As the output, give exactly the lines that run from the one with "www.drawingcenter.org" through the end of the records below, and omit pictures.

# [Information shown]
-=-=-=-=-

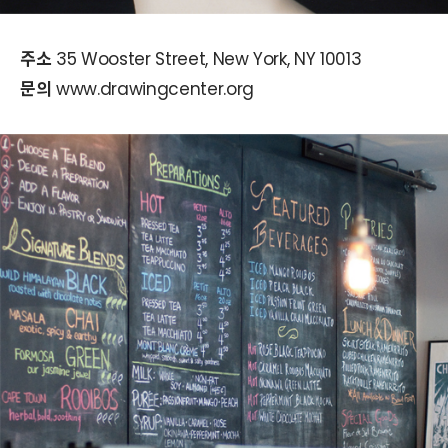
주소
35 Wooster Street, New York, NY 10013
문의
www.drawingcenter.org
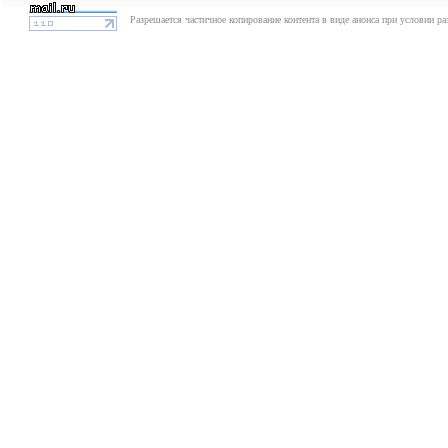
Разрешается частичное копирование контента в виде анонса при условии р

-=-=-=-=-

# [Result]
www.drawingcenter.org
Разрешается частичное копирование контента в виде анонса при условии р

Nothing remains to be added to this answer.